Championing English at World Islamic Economic Forum

Wednesday 30 October 2013

The British Council is joining British companies at UK Trade and Investment’s (UKTI) British Business Pavilion at the World Islamic Economic Forum in London, to promote the importance of the English language to international decision makers from a wide range of high-growth markets.

The British Council – which teaches English in more than 80 countries worldwide – will be helping to promote the success story of the UK’s education sector and the vital role the English language plays in this success.

The British Council’s English Language Director, Anna Searle, will take part in a panel discussion at the Pavilion on Thursday 31 October, discussing current and trends and developments in English Language Teaching, and debating the role that English can play in helping to drive economic development.

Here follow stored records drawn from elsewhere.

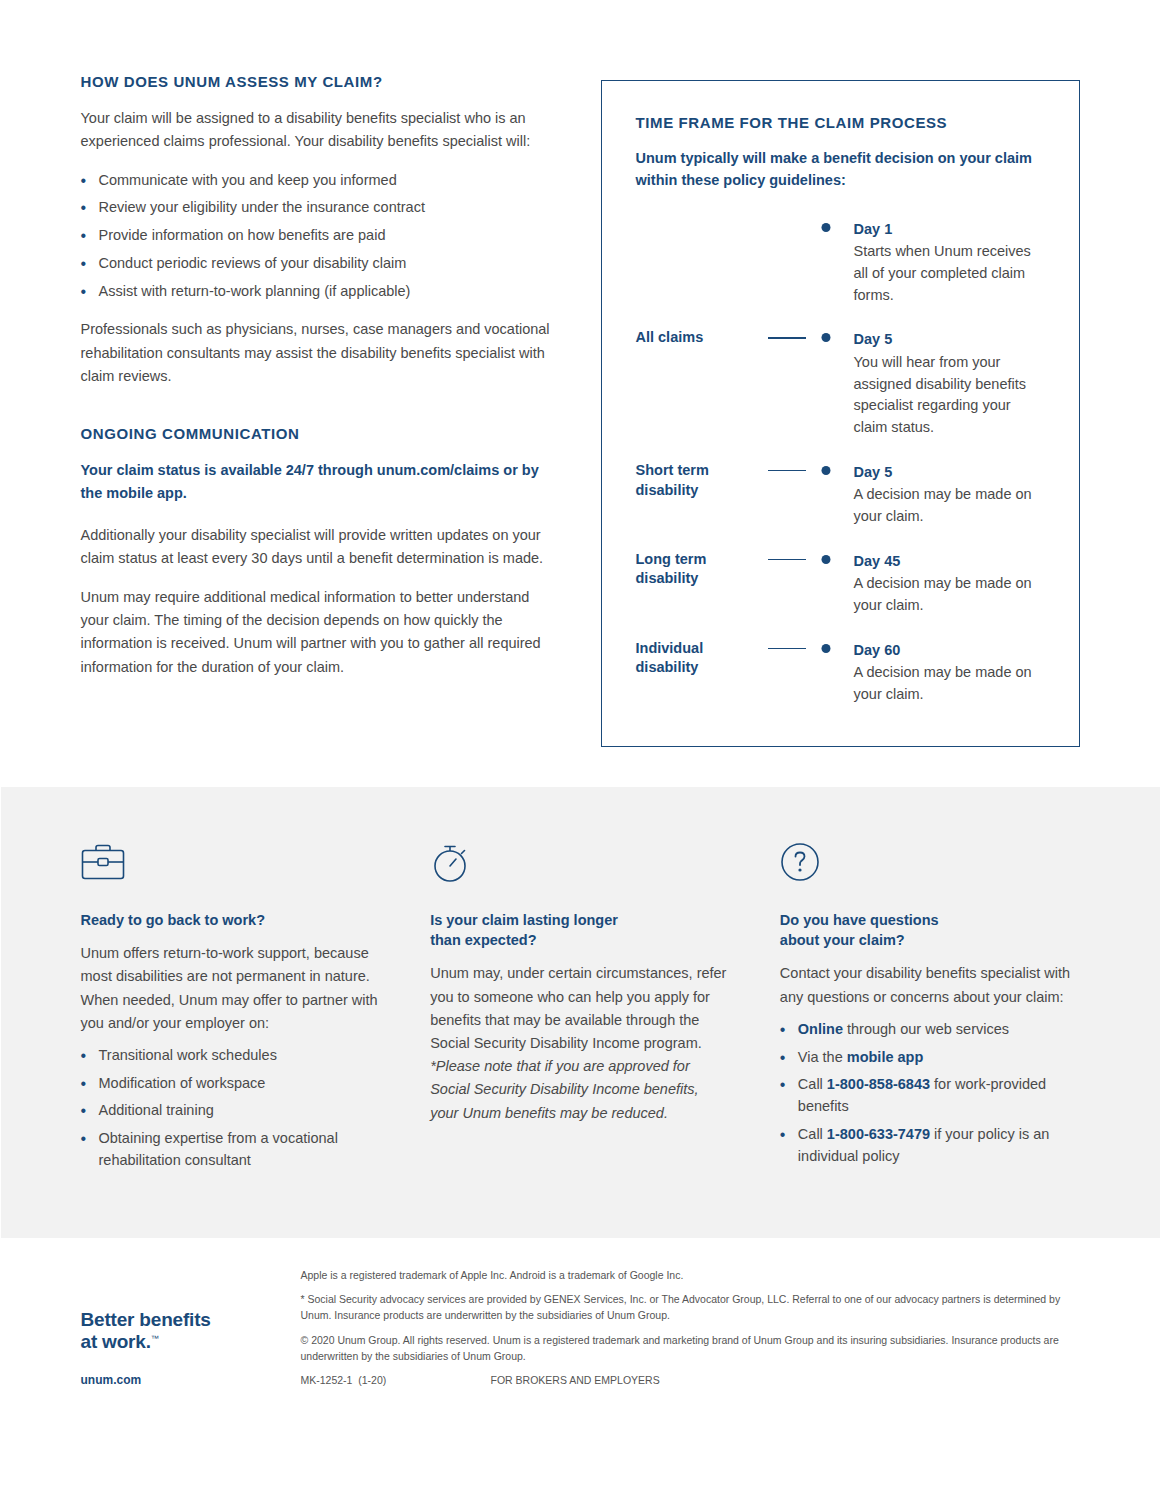How does Unum assess my claim?
Your claim will be assigned to a disability benefits specialist who is an experienced claims professional. Your disability benefits specialist will:
Communicate with you and keep you informed
Review your eligibility under the insurance contract
Provide information on how benefits are paid
Conduct periodic reviews of your disability claim
Assist with return-to-work planning (if applicable)
Professionals such as physicians, nurses, case managers and vocational rehabilitation consultants may assist the disability benefits specialist with claim reviews.
Ongoing communication
Your claim status is available 24/7 through unum.com/claims or by the mobile app.
Additionally your disability specialist will provide written updates on your claim status at least every 30 days until a benefit determination is made.
Unum may require additional medical information to better understand your claim. The timing of the decision depends on how quickly the information is received. Unum will partner with you to gather all required information for the duration of your claim.
Time frame for the claim process
Unum typically will make a benefit decision on your claim within these policy guidelines:
Day 1
Starts when Unum receives all of your completed claim forms.
All claims
Day 5
You will hear from your assigned disability benefits specialist regarding your claim status.
Short term
disability
Day 5
A decision may be made on your claim.
Long term
disability
Day 45
A decision may be made on your claim.
Individual
disability
Day 60
A decision may be made on your claim.
Ready to go back to work?
Unum offers return-to-work support, because most disabilities are not permanent in nature. When needed, Unum may offer to partner with you and/or your employer on:
Transitional work schedules
Modification of workspace
Additional training
Obtaining expertise from a vocational rehabilitation consultant
Is your claim lasting longer
than expected?
Unum may, under certain circumstances, refer you to someone who can help you apply for benefits that may be available through the Social Security Disability Income program. *Please note that if you are approved for Social Security Disability Income benefits, your Unum benefits may be reduced.
Do you have questions
about your claim?
Contact your disability benefits specialist with any questions or concerns about your claim:
Online through our web services
Via the mobile app
Call 1-800-858-6843 for work-provided benefits
Call 1-800-633-7479 if your policy is an individual policy
Better benefits
at work.™
unum.com
Apple is a registered trademark of Apple Inc. Android is a trademark of Google Inc.
* Social Security advocacy services are provided by GENEX Services, Inc. or The Advocator Group, LLC. Referral to one of our advocacy partners is determined by Unum. Insurance products are underwritten by the subsidiaries of Unum Group.
© 2020 Unum Group. All rights reserved. Unum is a registered trademark and marketing brand of Unum Group and its insuring subsidiaries. Insurance products are underwritten by the subsidiaries of Unum Group.
MK-1252-1 (1-20)
FOR BROKERS AND EMPLOYERS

Anna Searle said: “The UK does not own the English language - it is a global language with many varieties. But, in the UK, we are a leader in English language skills provision and are very good at exporting this. The UK English Language Teaching sector as well as UK Higher and Further education providers work in English across the world. You can see from the sheer numbers of people who want to come to the UK for an English language summer school, a pre-sessional course or to study at a UK university just how much of an asset the English language is to the UK economy.”

The British Council will also use the event to relaunch its report, The English Effect, which examines the status of English as a global language and the extent to which it changes lives around the world and gives the UK a competitive edge. Key findings from the report include:

- English belongs to the world, with speakers of English as a second or other language far outnumbering first-language speakers

- English gives the UK a competitive edge in areas ranging from culture and media to commerce and soft power

- English boosts stability, employability and prosperity in developing and emerging economies

- The UK needs to do more to respond to the global demand for English – including attracting our brightest and best young people into English teaching

Recent research for the British Council showed the value of English language skills in the Middle East and North Africa – and found that English speakers can earn up to three times as much as non-English speakers.

About the British Council

The British Council is the UK’s international organisation for educational opportunities and cultural relations. We create international opportunities for the people of the UK and other countries and build trust between them worldwide.

We work in more than 100 countries and our 7000 staff – including 2000 teachers – work with thousands of professionals and policy makers and millions of young people every year teaching English, sharing the Arts and in education and society programmes.

We are a UK charity governed by Royal Charter. A publically-funded grant-in-aid provides less than a quarter of our turnover which last year was £781m.  The rest we earn from English teaching, UK exams and services which customers around the world pay for, through education and development contracts and from partnerships with other institutions, brands and companies.  All our work is in pursuit of our charitable purpose and creates prosperity and security for the UK and the countries we work in all around the world.